Liz O'Donoghue takes up the point: "You pick up the book, you say, this is a Lithuanian poet, I want to know how that Lithuanian poet is, or sounds like . . . more so than your voice, the translator's voice."

It comes back to the question in Kristin Dimitrova's poem, and to whether that question can ever fully be answered. Especially when the poets involved lack fluency in one another's language, the issue of whose voice a translated poem contains comes down to matters of trust, the acceptance of responsibility and the struggle towards integrity on the part of the translating poet.
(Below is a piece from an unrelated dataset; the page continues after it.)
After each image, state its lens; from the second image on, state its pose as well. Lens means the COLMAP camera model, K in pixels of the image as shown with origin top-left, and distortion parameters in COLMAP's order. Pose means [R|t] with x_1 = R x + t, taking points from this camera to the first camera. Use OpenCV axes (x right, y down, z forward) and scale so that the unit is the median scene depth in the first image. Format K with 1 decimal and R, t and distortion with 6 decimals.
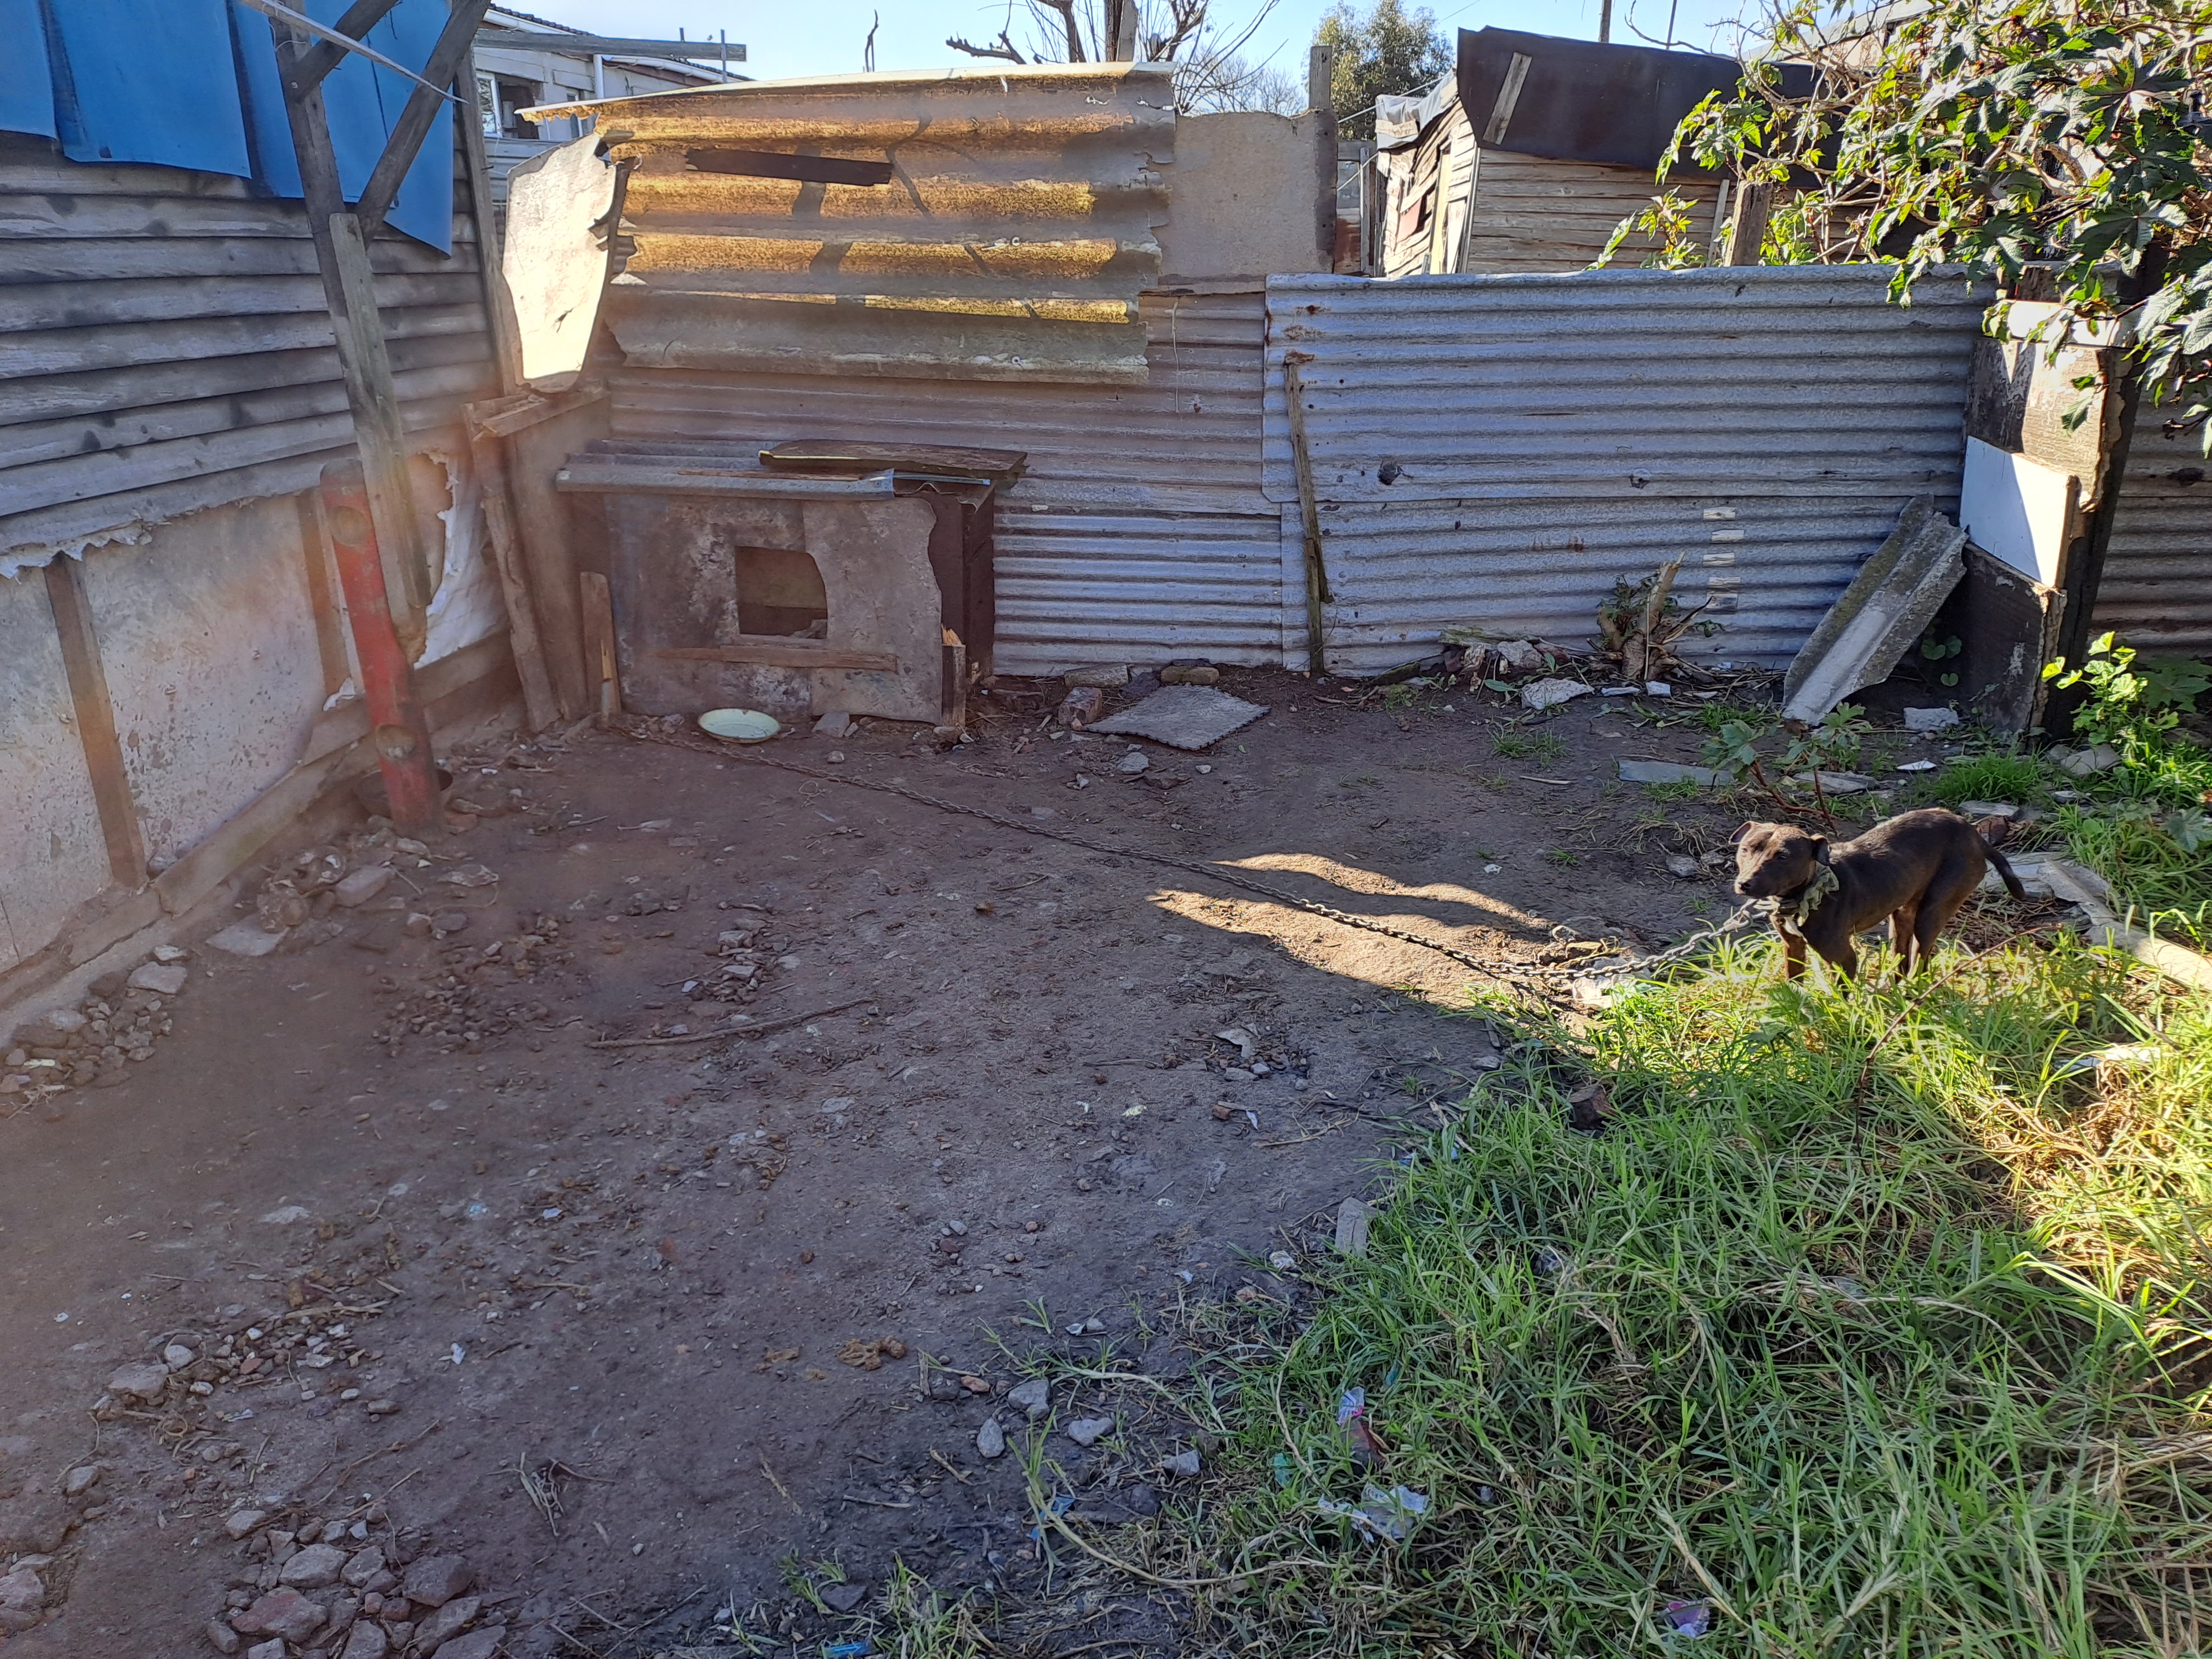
lens RADIAL K [[1638.2, 0, 1119.0], [0, 1638.2, 898.5], [0, 0, 1]] dist [0.067284, -0.066927]
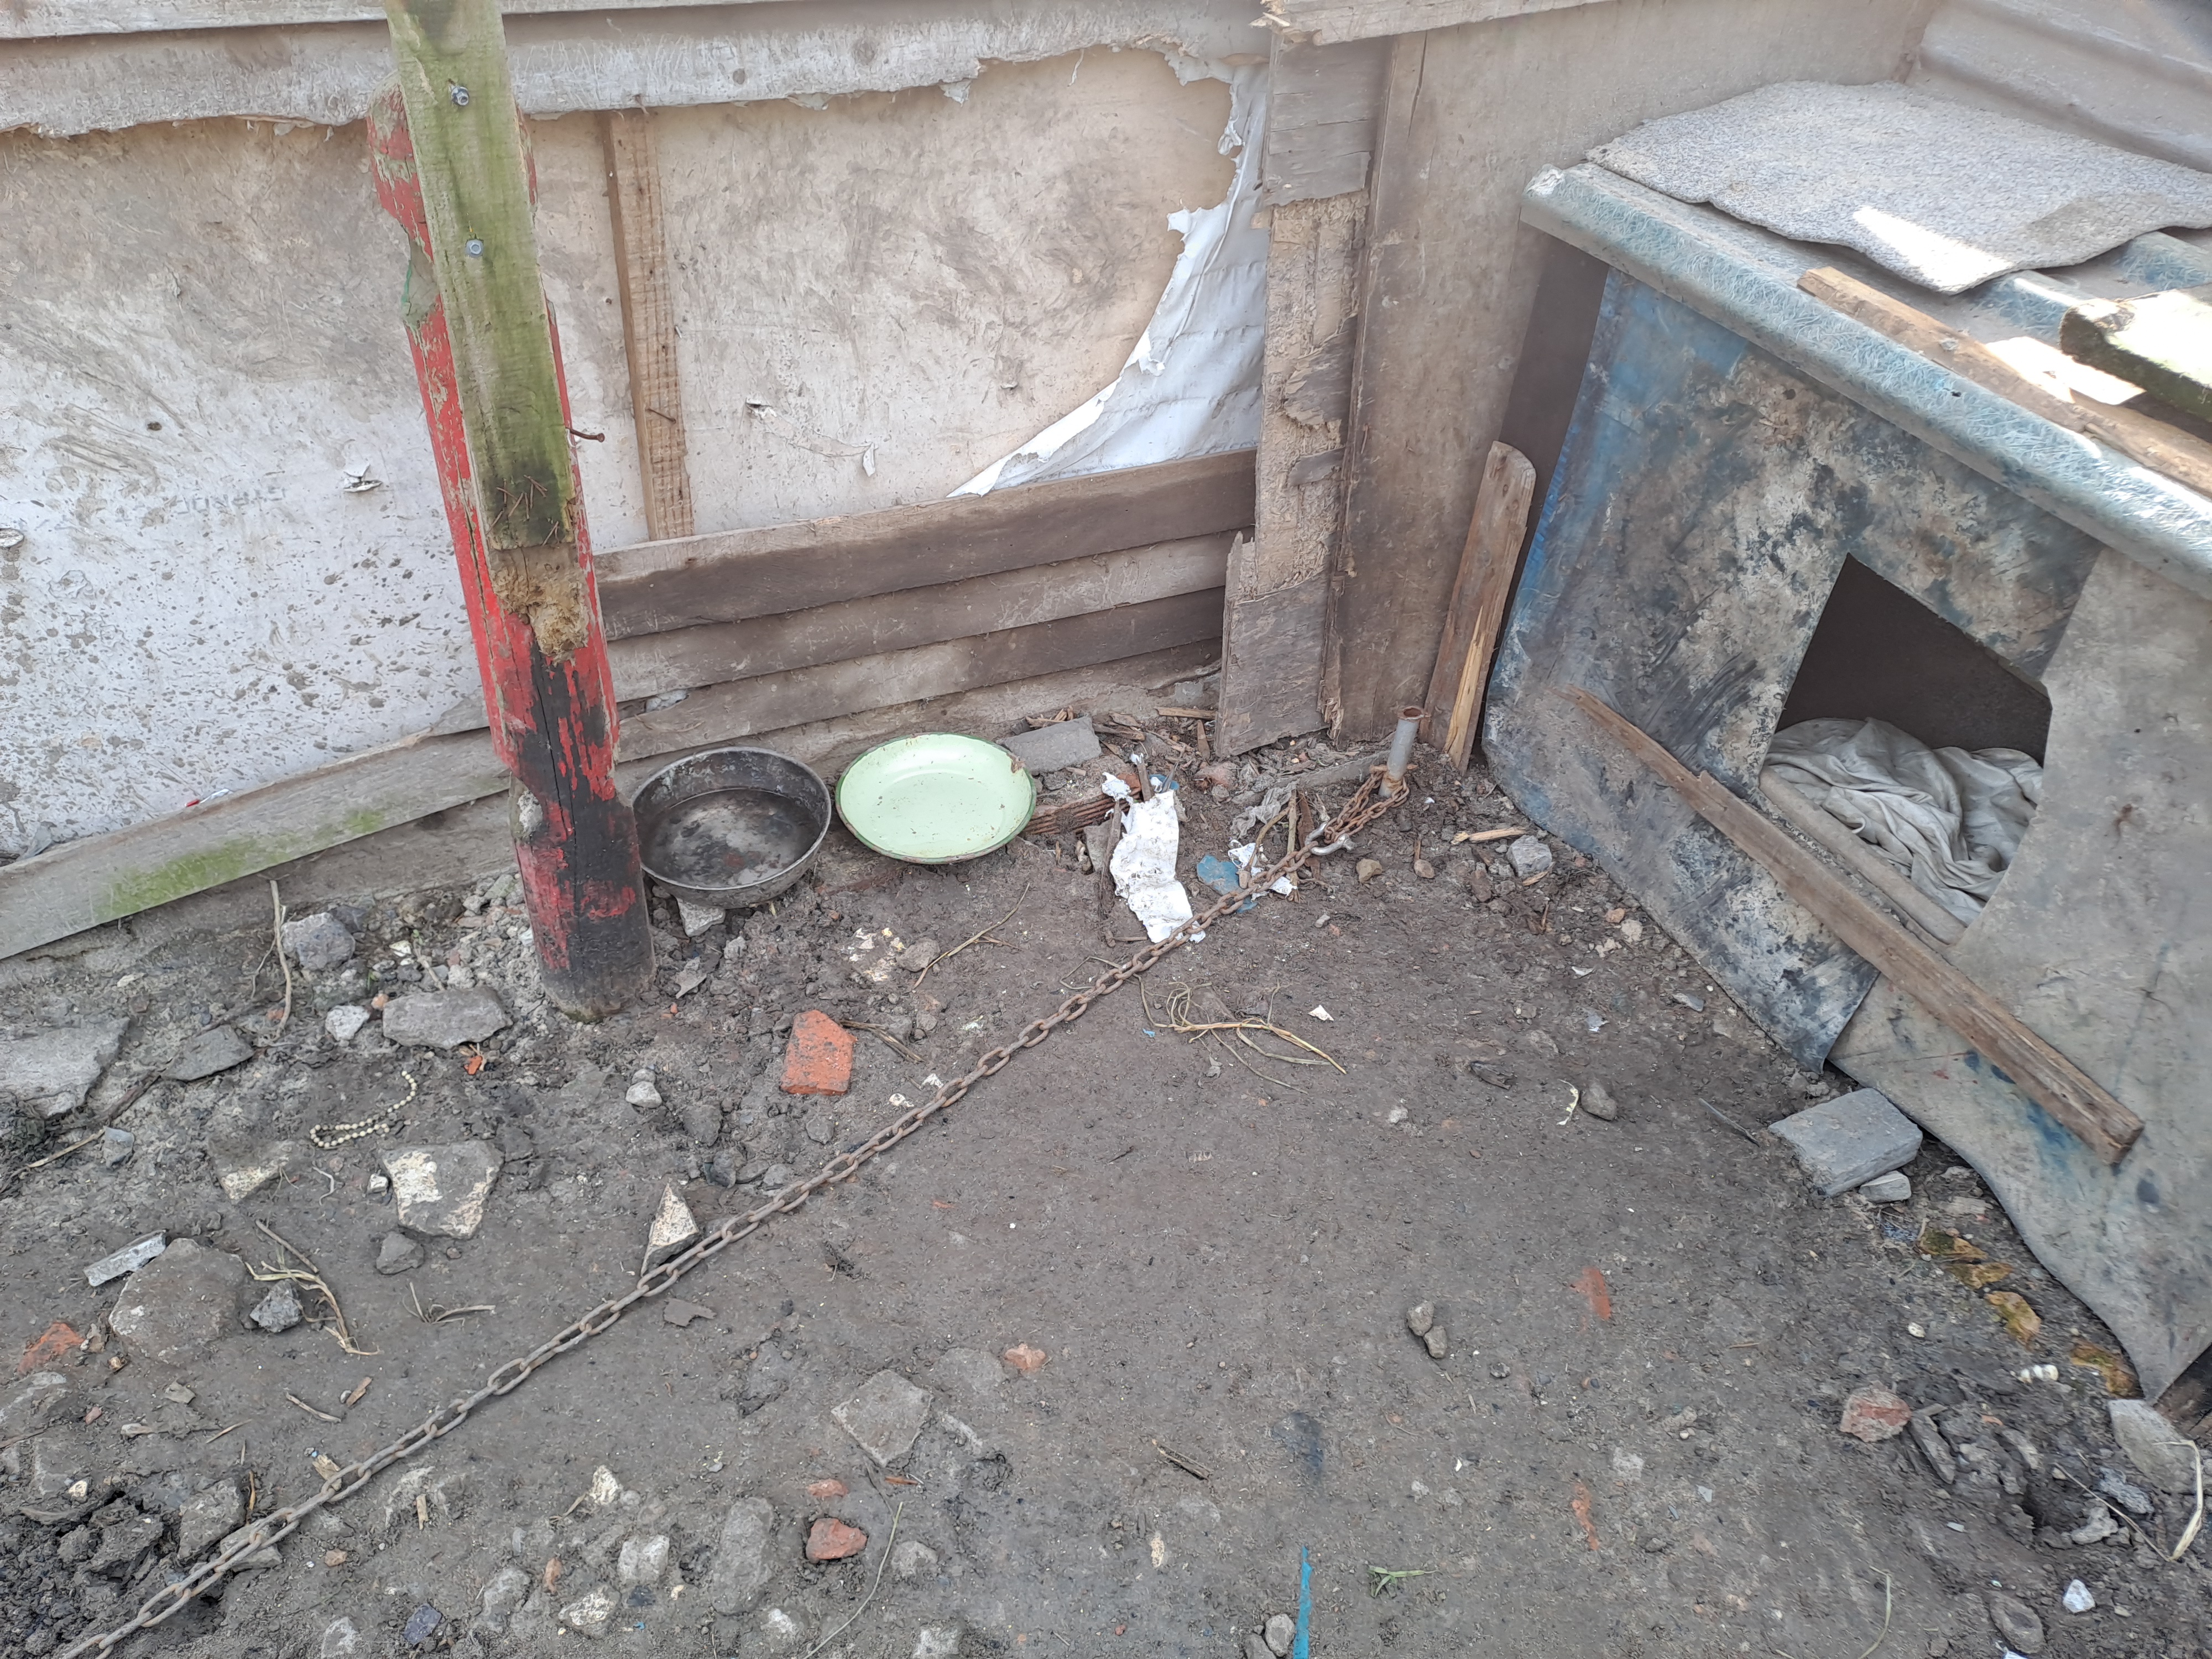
lens RADIAL K [[1638.2, 0, 1079.6], [0, 1638.2, 840.2], [0, 0, 1]] dist [0.067284, -0.066927]
pose [[0.512269, 0.557863, -0.652970, -0.069120], [-0.359804, 0.829771, 0.426639, -0.241492], [0.779821, 0.016387, 0.625788, 0.665047]]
O'Connell, who has yet to meet his poet, received written advice from Godin (himself an established translator from other European languages) on the art of translation.

"And he said basically, interpret, and do your own take, but keep the basic frame, keep the legs of it, the heart of it, and then just go away and do it." The resultant book, he says, is an act of "keeping faith" with Godin.

But into this bond of trust a dissenting voice comes: that of Gerry Murphy, newly arrived into the gathering, who has translated the work of the Polish poet Katarzyna Jagodzinska. "Look," he breaks in as Gregory O'Donoghue talks about the problem of some words refusing to carry the weight in English that they do in Czech, or Romanian, or Bulgarian - "you're using that word. Translation. But you're not translating!"

There is silence for a moment. This is a long-standing argument between Murphy and the other poets, pivoting around those contentious questions of glosses, of imitation, of true voice. "Maybe you're not," begins O'Donoghue, but Murphy breaks back in. "No, you're not. You don't have Bulgarian. And I'm not translating. I'm doing versions of translations."

At this, uproar threatens: O'Donoghue insists he's not completely illiterate in Bulgarian; the other O'Donoghue argues that familiarity with the shape and the sound of the original poem is crucial, not just for the creative process but in case of errors in the crib; and Cotter reminds Murphy that the rest of the poets disagree with him on this idea of all translations as versions.

O'Connell interjects, performing something of an act of translation as he attempts to reconcile their conflicting views. "I think we are acting as creative springboards," he says. "In my own book, I actually did anything that would bring the substance of the thing through. Some of the poems are very straight, very close to the crib. But as the book moved, I had to do versions and interpretations, anything that would bring the central core out. Because I felt that, if that book couldn't succeed as a book in its own right, that my poet wouldn't thank me for it. So you have to go by your instinct." Around the table runs a mumbled assent. It seems that the messenger matters after all.